Excellent posts. Lots of good information.
I wonder how you feel about non-entry-level healthcare positions. I'm just a nurse, but I do the rapid response team at a non-teaching hospital. We don't have residents or attendings on the RRT; it's just me and a respiratory therapist. I have a set of protocols and things that I use, but I can use those without calling anyone to make decisions. Patient looks fluid overloaded? I order a CXR, BNP, BiPAP, and and call bed control stat for a tx to ICU or stepdown, depending on how bad the patient looks/how compromised I think the respiratory status is... but I can't order Lasix, go figure.

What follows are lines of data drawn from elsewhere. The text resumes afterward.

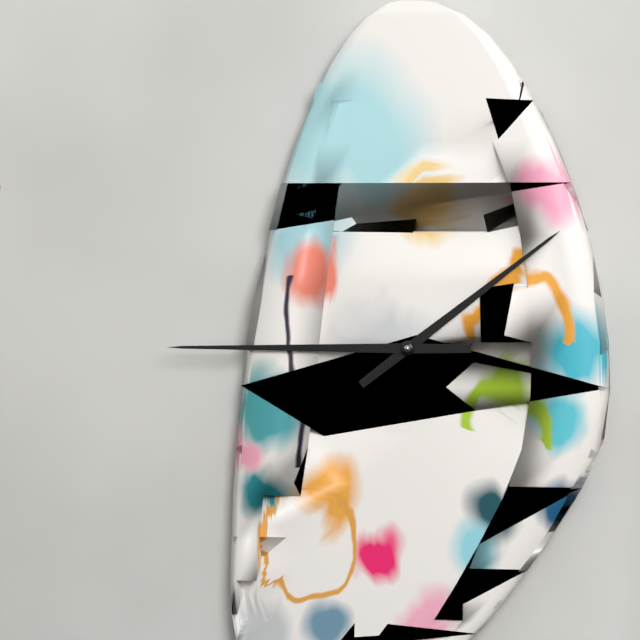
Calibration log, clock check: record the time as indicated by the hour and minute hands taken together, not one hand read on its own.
1:45
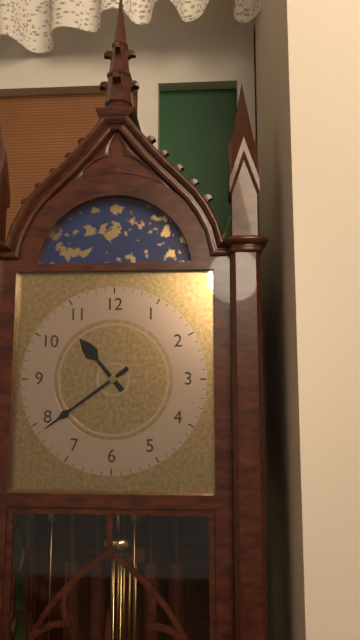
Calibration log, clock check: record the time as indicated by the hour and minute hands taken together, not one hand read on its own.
10:39
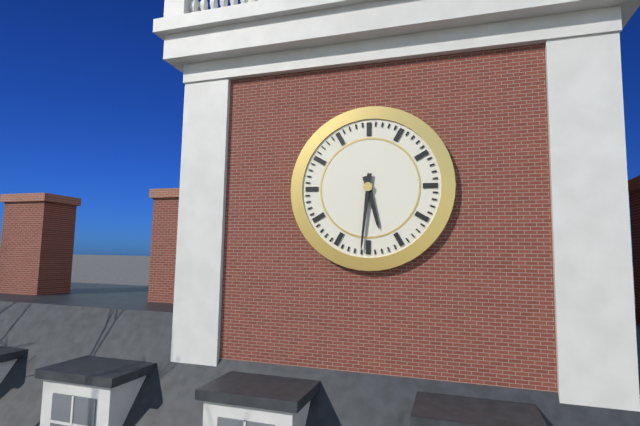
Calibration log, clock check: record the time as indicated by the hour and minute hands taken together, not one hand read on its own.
5:31
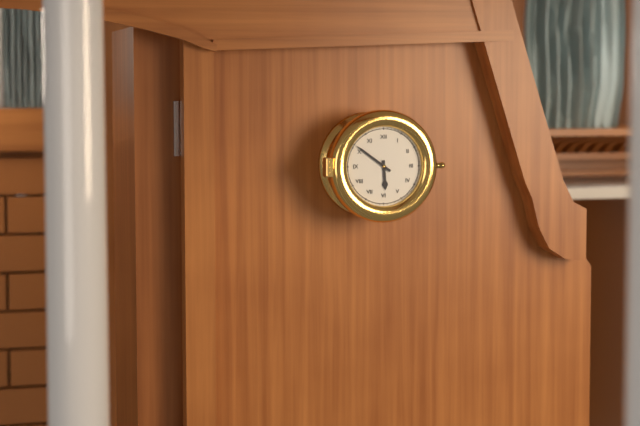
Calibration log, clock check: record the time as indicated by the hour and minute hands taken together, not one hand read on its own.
5:51
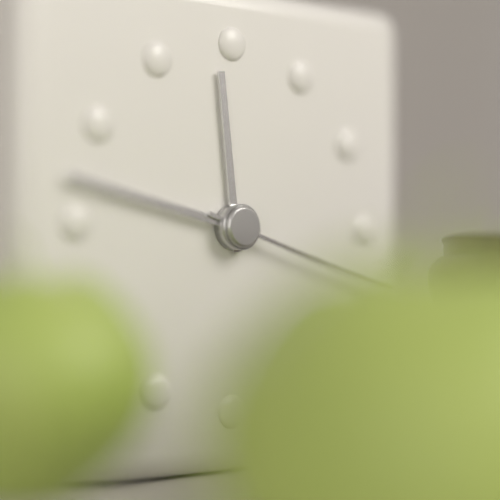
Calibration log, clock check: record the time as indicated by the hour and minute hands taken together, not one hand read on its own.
11:47
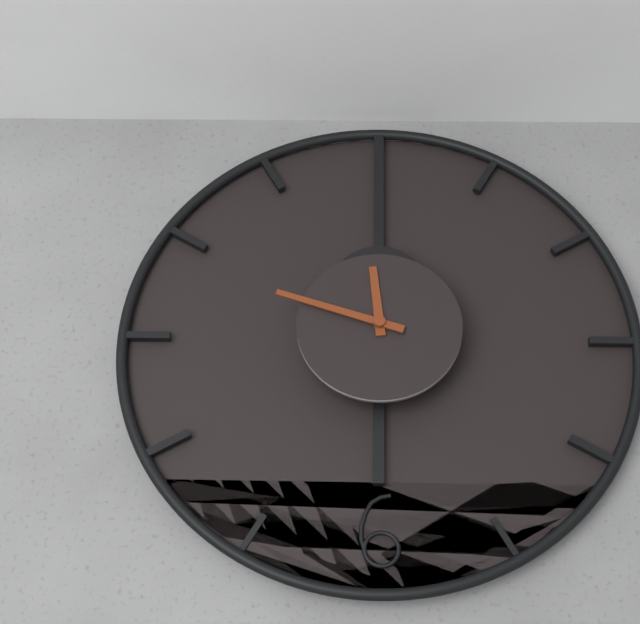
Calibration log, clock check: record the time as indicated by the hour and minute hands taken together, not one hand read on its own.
11:48
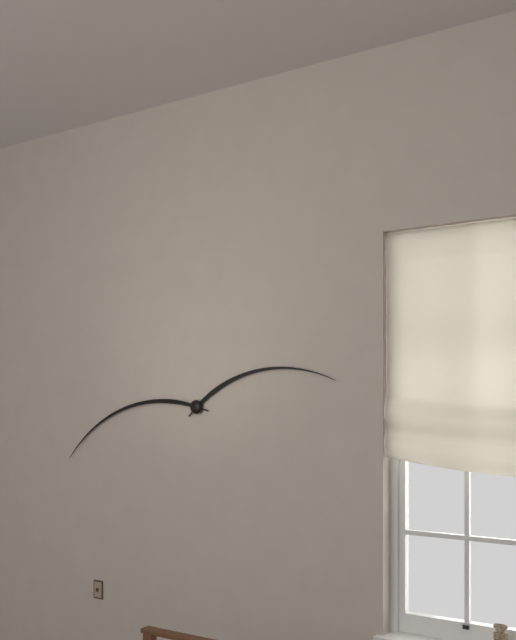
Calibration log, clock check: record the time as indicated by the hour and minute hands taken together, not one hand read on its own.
2:42
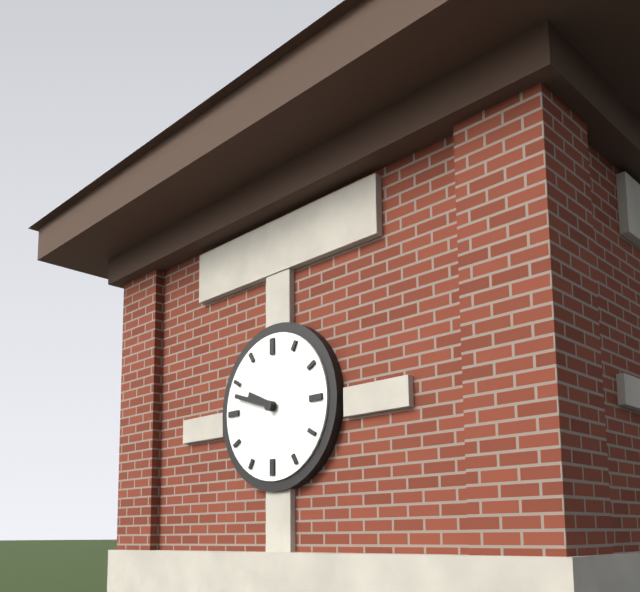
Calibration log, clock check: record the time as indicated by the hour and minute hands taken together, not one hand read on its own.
9:48
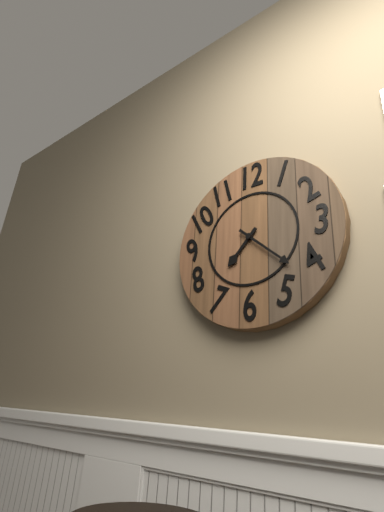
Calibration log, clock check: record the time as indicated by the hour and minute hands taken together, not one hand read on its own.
7:22
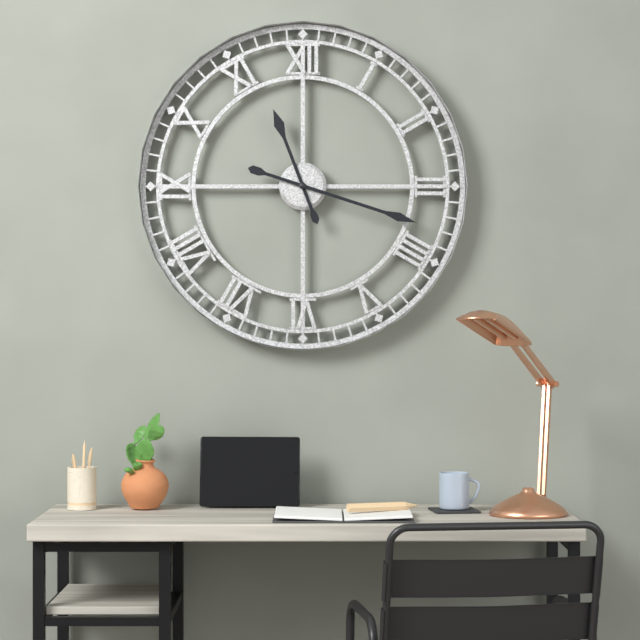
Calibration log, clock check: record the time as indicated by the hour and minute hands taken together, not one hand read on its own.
11:18
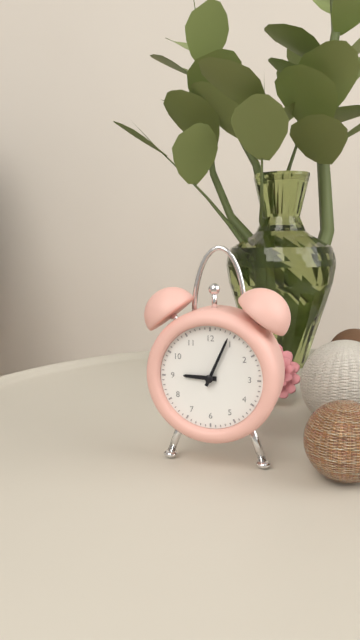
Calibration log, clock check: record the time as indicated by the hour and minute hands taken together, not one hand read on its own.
9:04
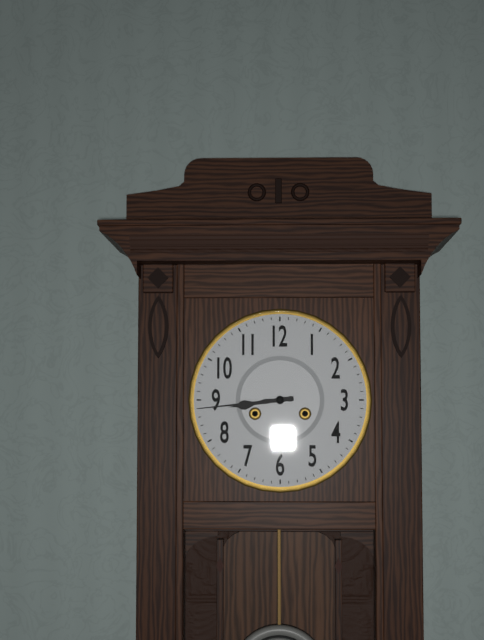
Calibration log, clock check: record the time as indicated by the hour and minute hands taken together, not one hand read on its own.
8:44
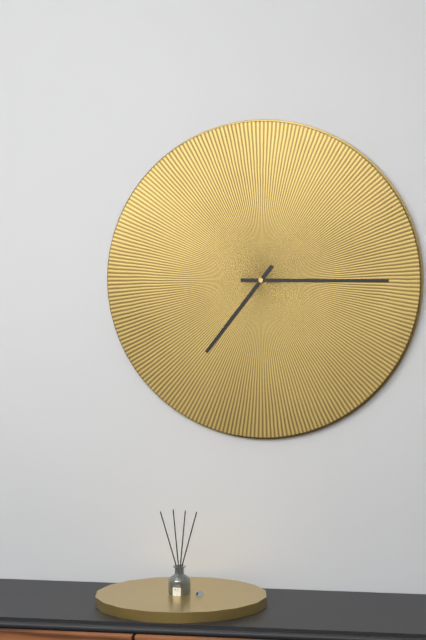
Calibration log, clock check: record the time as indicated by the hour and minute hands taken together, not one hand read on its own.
7:15
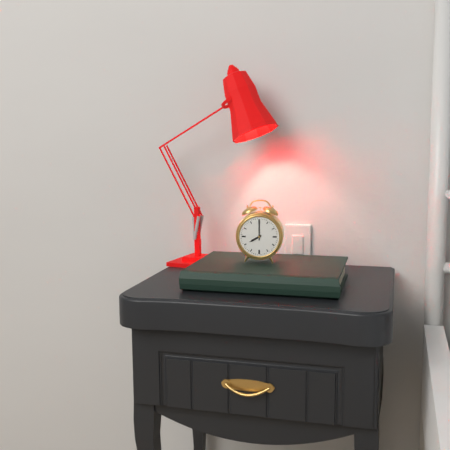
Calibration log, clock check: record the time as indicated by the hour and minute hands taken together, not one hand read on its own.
8:00
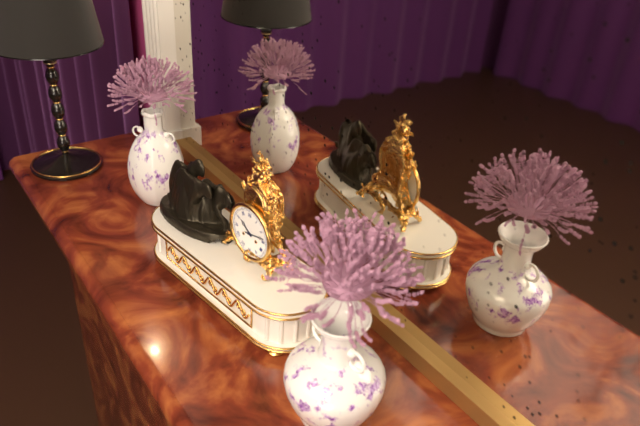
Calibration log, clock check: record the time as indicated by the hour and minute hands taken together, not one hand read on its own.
10:13
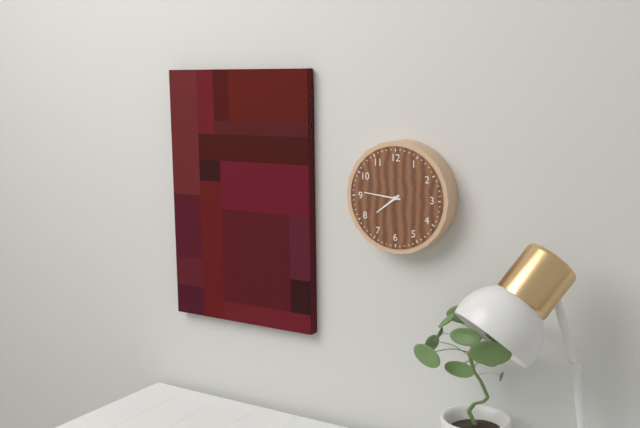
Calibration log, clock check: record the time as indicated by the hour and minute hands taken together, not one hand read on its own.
7:46
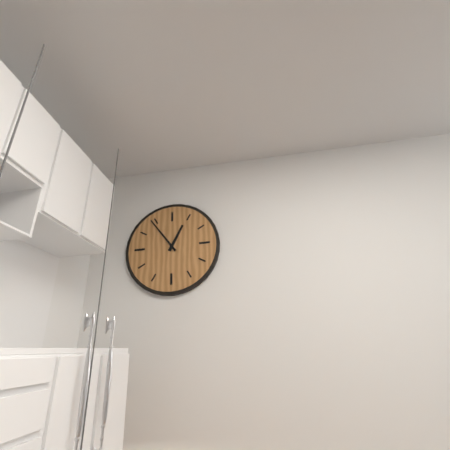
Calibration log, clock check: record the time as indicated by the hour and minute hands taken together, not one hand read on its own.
12:54
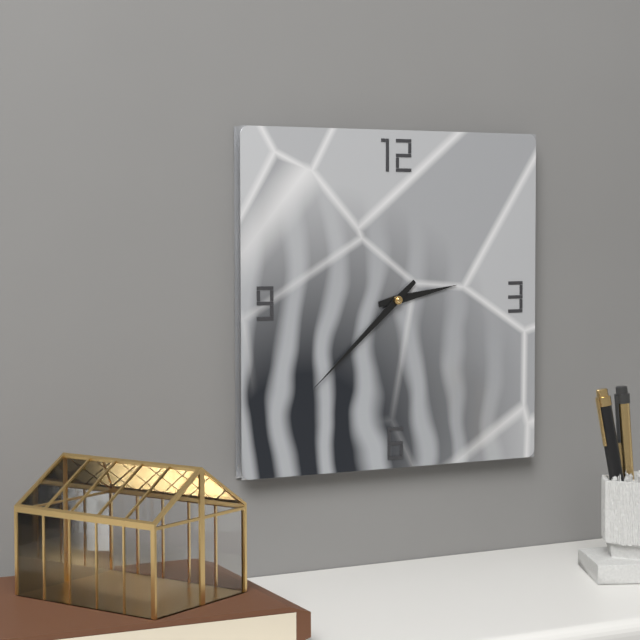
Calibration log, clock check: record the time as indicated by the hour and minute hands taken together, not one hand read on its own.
2:38
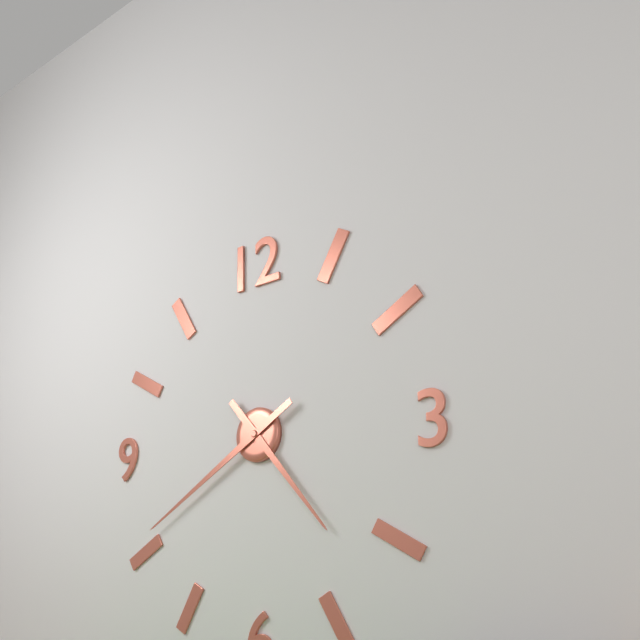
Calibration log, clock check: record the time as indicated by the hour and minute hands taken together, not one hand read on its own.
4:40
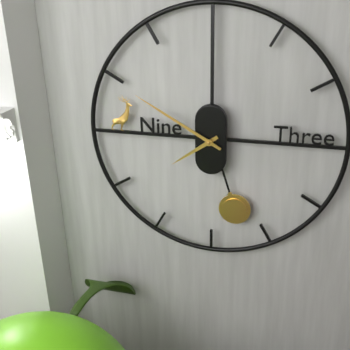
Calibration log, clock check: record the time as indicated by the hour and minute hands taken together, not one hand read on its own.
7:50
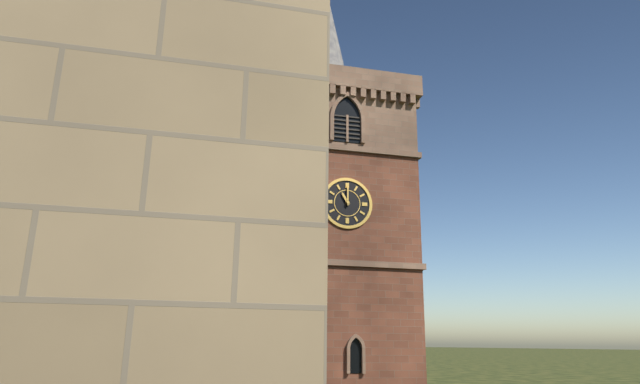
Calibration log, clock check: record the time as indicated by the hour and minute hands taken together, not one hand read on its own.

I can make any ACLS decisions independently. More than once I've cardioverted with adenosine at the bedside with just the staff nurses of the unit helping me out, if I've decided that's what they need. I try to call the physicians and give them a heads up about what I'm about to do, but if it's going to take them a while to get there, I'm not going to wait for them and watch the patient decompensate first.
This sort of decision-making experience has got to be looked on positively, right? In general, when I'm doing direct patient care, our protocols are so extensive that depending on the protocol ordered, I can order vasopressors, blood, etc. without ever calling anyone. I feel like I have at least a marginal advantage over first year med students because I am used to managing emergencies relatively independently, but I could just be delusional.